## [What is expected]
Your answer must be every line of the data that contains "reptiles".

[Records from a data source]
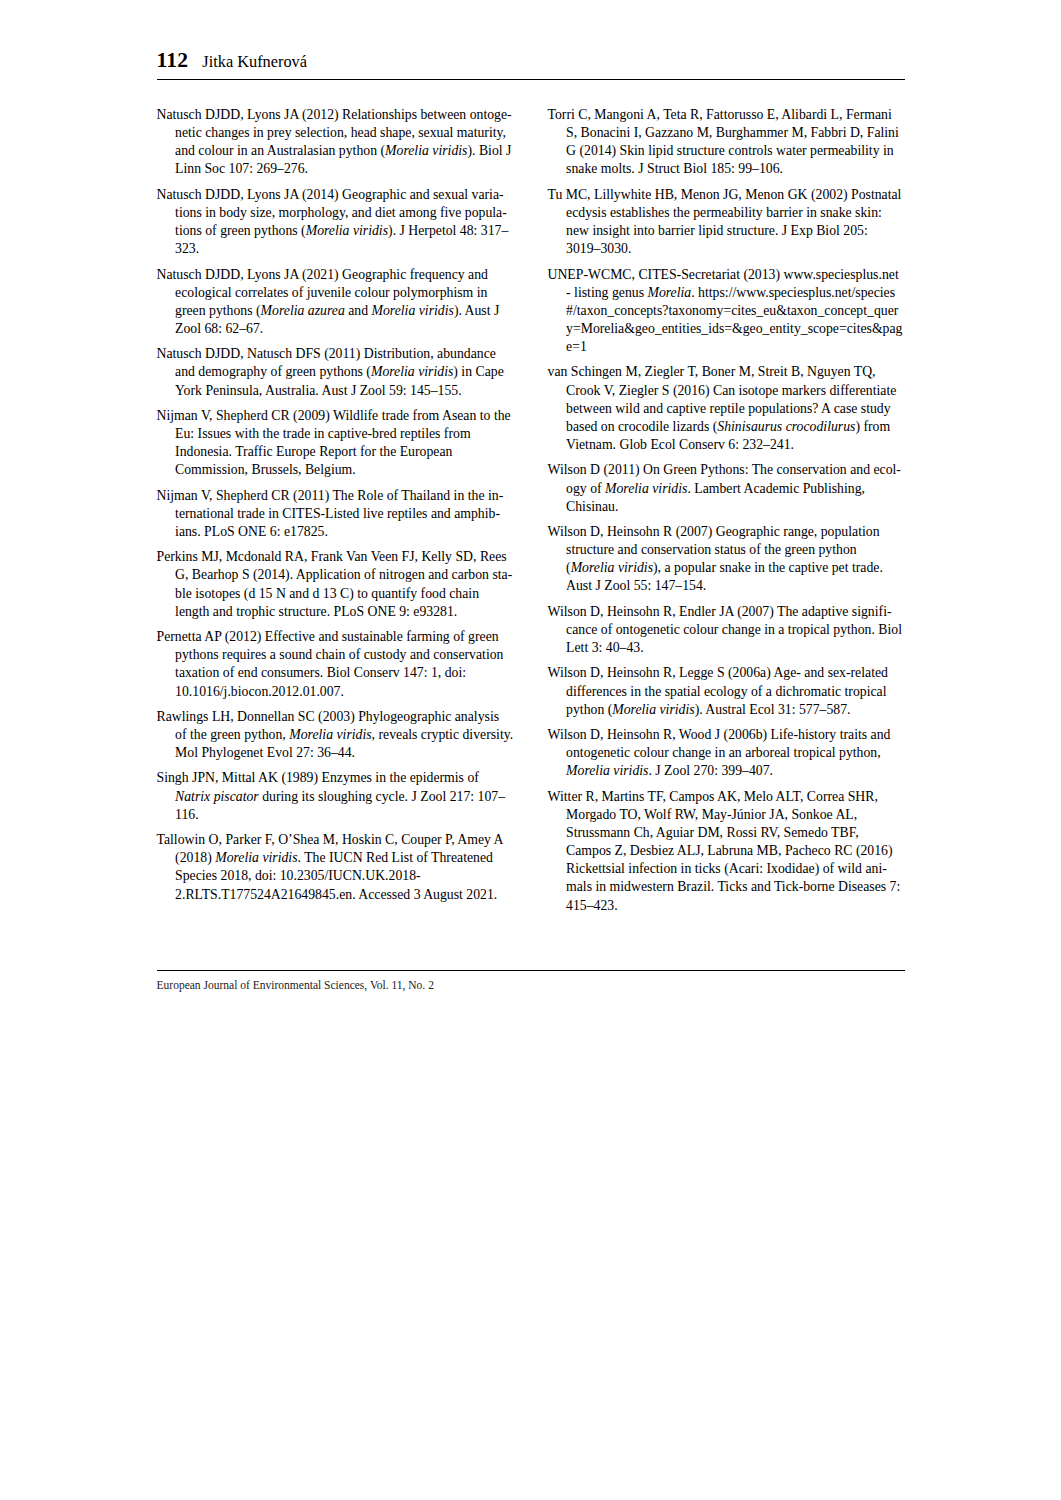112 Jitka Kufnerová
Natusch DJDD, Lyons JA (2012) Relationships between ontogenetic changes in prey selection, head shape, sexual maturity, and colour in an Australasian python (Morelia viridis). Biol J Linn Soc 107: 269–276.
Natusch DJDD, Lyons JA (2014) Geographic and sexual variations in body size, morphology, and diet among five populations of green pythons (Morelia viridis). J Herpetol 48: 317–323.
Natusch DJDD, Lyons JA (2021) Geographic frequency and ecological correlates of juvenile colour polymorphism in green pythons (Morelia azurea and Morelia viridis). Aust J Zool 68: 62–67.
Natusch DJDD, Natusch DFS (2011) Distribution, abundance and demography of green pythons (Morelia viridis) in Cape York Peninsula, Australia. Aust J Zool 59: 145–155.
Nijman V, Shepherd CR (2009) Wildlife trade from Asean to the Eu: Issues with the trade in captive-bred reptiles from Indonesia. Traffic Europe Report for the European Commission, Brussels, Belgium.
Nijman V, Shepherd CR (2011) The Role of Thailand in the international trade in CITES-Listed live reptiles and amphibians. PLoS ONE 6: e17825.
Perkins MJ, Mcdonald RA, Frank Van Veen FJ, Kelly SD, Rees G, Bearhop S (2014). Application of nitrogen and carbon stable isotopes (d 15 N and d 13 C) to quantify food chain length and trophic structure. PLoS ONE 9: e93281.
Pernetta AP (2012) Effective and sustainable farming of green pythons requires a sound chain of custody and conservation taxation of end consumers. Biol Conserv 147: 1, doi: 10.1016/j.biocon.2012.01.007.
Rawlings LH, Donnellan SC (2003) Phylogeographic analysis of the green python, Morelia viridis, reveals cryptic diversity. Mol Phylogenet Evol 27: 36–44.
Singh JPN, Mittal AK (1989) Enzymes in the epidermis of Natrix piscator during its sloughing cycle. J Zool 217: 107–116.
Tallowin O, Parker F, O’Shea M, Hoskin C, Couper P, Amey A (2018) Morelia viridis. The IUCN Red List of Threatened Species 2018, doi: 10.2305/IUCN.UK.2018-2.RLTS.T177524A21649845.en. Accessed 3 August 2021.
Torri C, Mangoni A, Teta R, Fattorusso E, Alibardi L, Fermani S, Bonacini I, Gazzano M, Burghammer M, Fabbri D, Falini G (2014) Skin lipid structure controls water permeability in snake molts. J Struct Biol 185: 99–106.
Tu MC, Lillywhite HB, Menon JG, Menon GK (2002) Postnatal ecdysis establishes the permeability barrier in snake skin: new insight into barrier lipid structure. J Exp Biol 205: 3019–3030.
UNEP-WCMC, CITES-Secretariat (2013) www.speciesplus.net - listing genus Morelia. https://www.speciesplus.net/species#/taxon_concepts?taxonomy=cites_eu&taxon_concept_query=Morelia&geo_entities_ids=&geo_entity_scope=cites&page=1
van Schingen M, Ziegler T, Boner M, Streit B, Nguyen TQ, Crook V, Ziegler S (2016) Can isotope markers differentiate between wild and captive reptile populations? A case study based on crocodile lizards (Shinisaurus crocodilurus) from Vietnam. Glob Ecol Conserv 6: 232–241.
Wilson D (2011) On Green Pythons: The conservation and ecology of Morelia viridis. Lambert Academic Publishing, Chisinau.
Wilson D, Heinsohn R (2007) Geographic range, population structure and conservation status of the green python (Morelia viridis), a popular snake in the captive pet trade. Aust J Zool 55: 147–154.
Wilson D, Heinsohn R, Endler JA (2007) The adaptive significance of ontogenetic colour change in a tropical python. Biol Lett 3: 40–43.
Wilson D, Heinsohn R, Legge S (2006a) Age- and sex-related differences in the spatial ecology of a dichromatic tropical python (Morelia viridis). Austral Ecol 31: 577–587.
Wilson D, Heinsohn R, Wood J (2006b) Life-history traits and ontogenetic colour change in an arboreal tropical python, Morelia viridis. J Zool 270: 399–407.
Witter R, Martins TF, Campos AK, Melo ALT, Correa SHR, Morgado TO, Wolf RW, May-Júnior JA, Sonkoe AL, Strussmann Ch, Aguiar DM, Rossi RV, Semedo TBF, Campos Z, Desbiez ALJ, Labruna MB, Pacheco RC (2016) Rickettsial infection in ticks (Acari: Ixodidae) of wild animals in midwestern Brazil. Ticks and Tick-borne Diseases 7: 415–423.
European Journal of Environmental Sciences, Vol. 11, No. 2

## [Exercise answer]
Nijman V, Shepherd CR (2009) Wildlife trade from Asean to the Eu: Issues with the trade in captive-bred reptiles from Indonesia. Traffic Europe Report for the European Commission, Brussels, Belgium.
Nijman V, Shepherd CR (2011) The Role of Thailand in the international trade in CITES-Listed live reptiles and amphibians. PLoS ONE 6: e17825.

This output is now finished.